RECORDS
↓
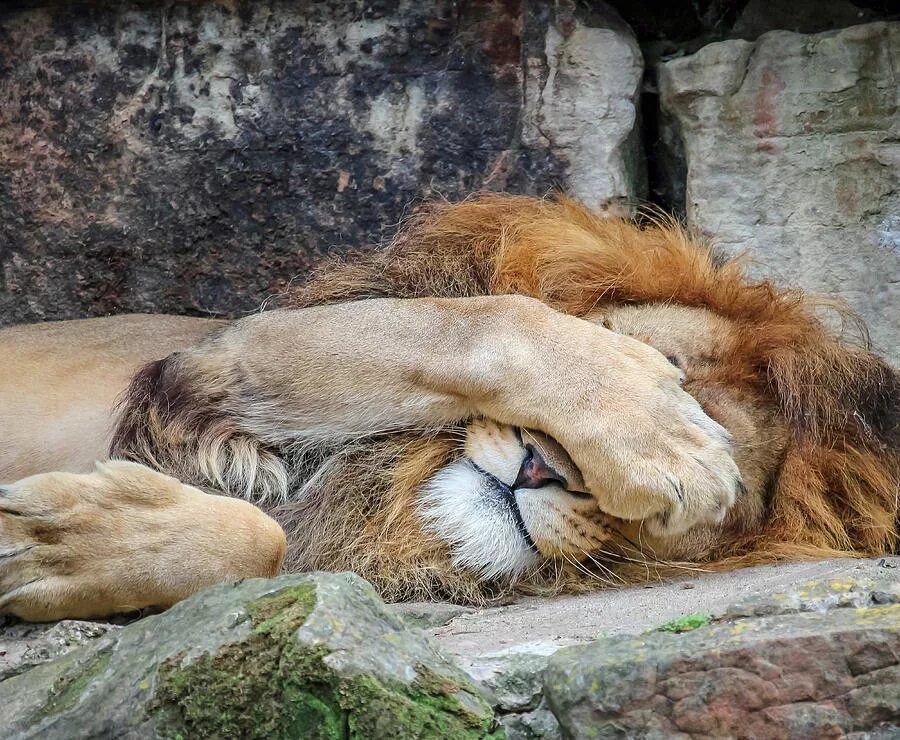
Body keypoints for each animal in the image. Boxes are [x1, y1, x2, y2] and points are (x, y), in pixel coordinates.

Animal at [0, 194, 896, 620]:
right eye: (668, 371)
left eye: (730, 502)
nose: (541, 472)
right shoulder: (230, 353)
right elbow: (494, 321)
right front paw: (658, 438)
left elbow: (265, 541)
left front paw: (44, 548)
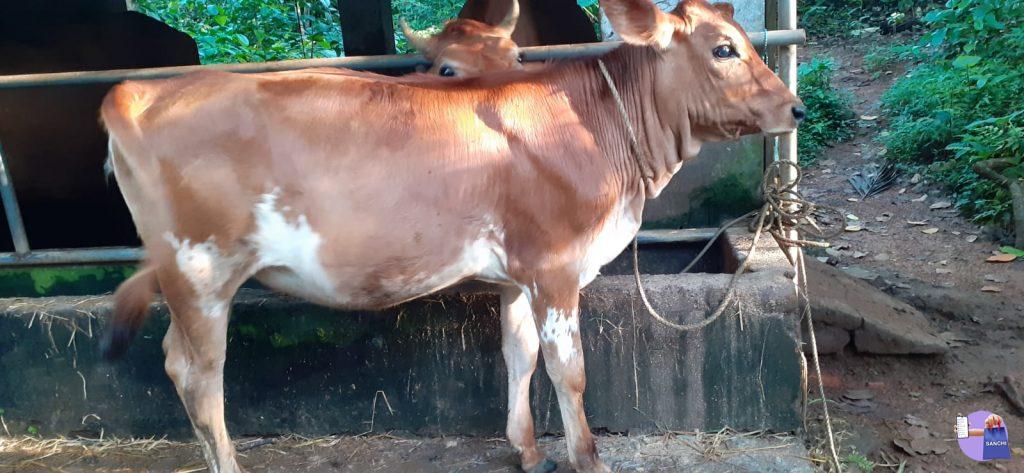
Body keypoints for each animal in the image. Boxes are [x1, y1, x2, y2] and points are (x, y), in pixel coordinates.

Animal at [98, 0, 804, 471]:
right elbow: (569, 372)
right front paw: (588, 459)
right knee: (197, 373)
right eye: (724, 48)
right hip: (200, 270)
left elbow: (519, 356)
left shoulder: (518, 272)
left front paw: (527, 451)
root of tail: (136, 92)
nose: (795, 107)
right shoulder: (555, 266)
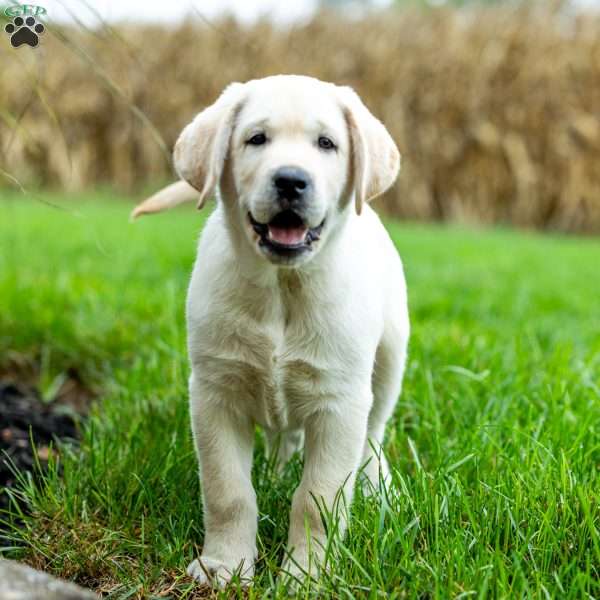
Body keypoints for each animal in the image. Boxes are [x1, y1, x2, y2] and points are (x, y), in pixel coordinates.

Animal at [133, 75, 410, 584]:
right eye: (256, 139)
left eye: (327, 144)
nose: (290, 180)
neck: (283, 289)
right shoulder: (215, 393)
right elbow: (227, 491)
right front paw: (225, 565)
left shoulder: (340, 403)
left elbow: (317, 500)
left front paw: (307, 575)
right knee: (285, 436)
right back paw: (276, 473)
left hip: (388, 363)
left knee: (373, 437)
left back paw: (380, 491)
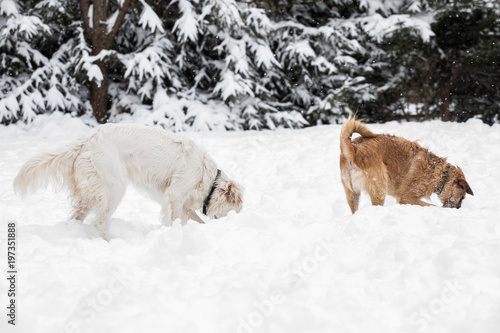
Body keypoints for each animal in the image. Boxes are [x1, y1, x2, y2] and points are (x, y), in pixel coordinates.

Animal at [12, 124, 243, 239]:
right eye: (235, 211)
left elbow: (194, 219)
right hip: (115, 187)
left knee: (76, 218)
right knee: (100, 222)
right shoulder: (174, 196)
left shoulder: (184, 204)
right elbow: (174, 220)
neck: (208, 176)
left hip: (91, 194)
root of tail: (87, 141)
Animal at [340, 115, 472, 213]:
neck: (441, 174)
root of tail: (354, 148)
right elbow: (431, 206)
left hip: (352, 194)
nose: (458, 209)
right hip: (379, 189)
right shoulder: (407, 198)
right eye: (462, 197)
↑
↓
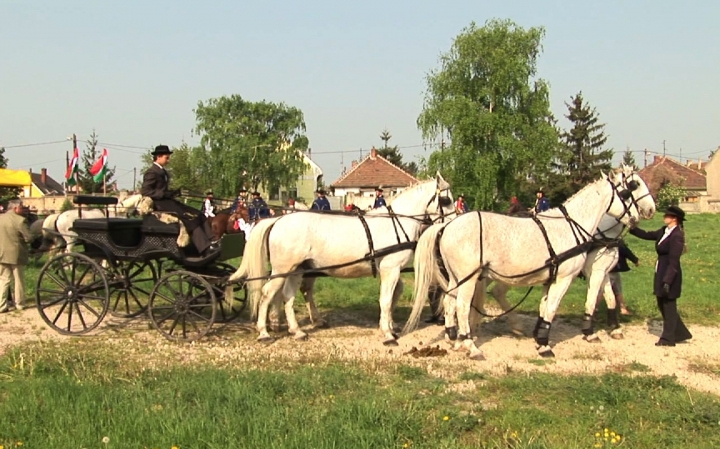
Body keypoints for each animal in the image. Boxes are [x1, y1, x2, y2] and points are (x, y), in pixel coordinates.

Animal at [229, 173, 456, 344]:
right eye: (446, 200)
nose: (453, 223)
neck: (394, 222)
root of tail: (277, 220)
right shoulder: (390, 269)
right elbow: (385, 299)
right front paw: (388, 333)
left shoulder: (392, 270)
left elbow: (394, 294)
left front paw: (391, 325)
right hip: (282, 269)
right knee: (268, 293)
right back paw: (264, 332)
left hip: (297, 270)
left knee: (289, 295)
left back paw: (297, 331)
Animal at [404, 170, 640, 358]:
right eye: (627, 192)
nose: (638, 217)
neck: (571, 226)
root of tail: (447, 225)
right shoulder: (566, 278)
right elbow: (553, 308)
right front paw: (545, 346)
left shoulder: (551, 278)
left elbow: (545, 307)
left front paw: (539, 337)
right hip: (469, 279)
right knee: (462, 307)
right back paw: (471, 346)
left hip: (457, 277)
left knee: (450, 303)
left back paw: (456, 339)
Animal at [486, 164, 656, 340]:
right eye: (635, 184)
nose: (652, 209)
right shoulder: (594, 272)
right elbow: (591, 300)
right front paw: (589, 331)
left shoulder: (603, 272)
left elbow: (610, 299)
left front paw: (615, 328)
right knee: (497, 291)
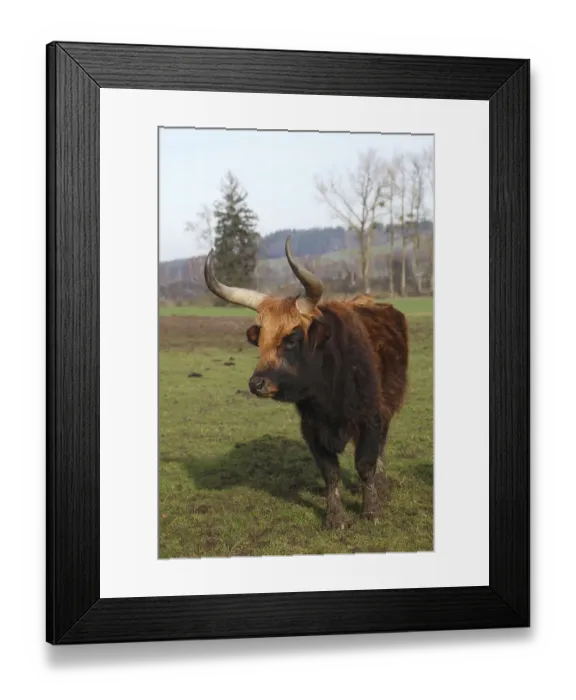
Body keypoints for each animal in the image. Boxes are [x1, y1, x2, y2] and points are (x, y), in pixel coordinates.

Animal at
↑
PROBLEM
Output the number of lines above holding the word "tail", and nothing besides it.

EXERCISE RESULT
5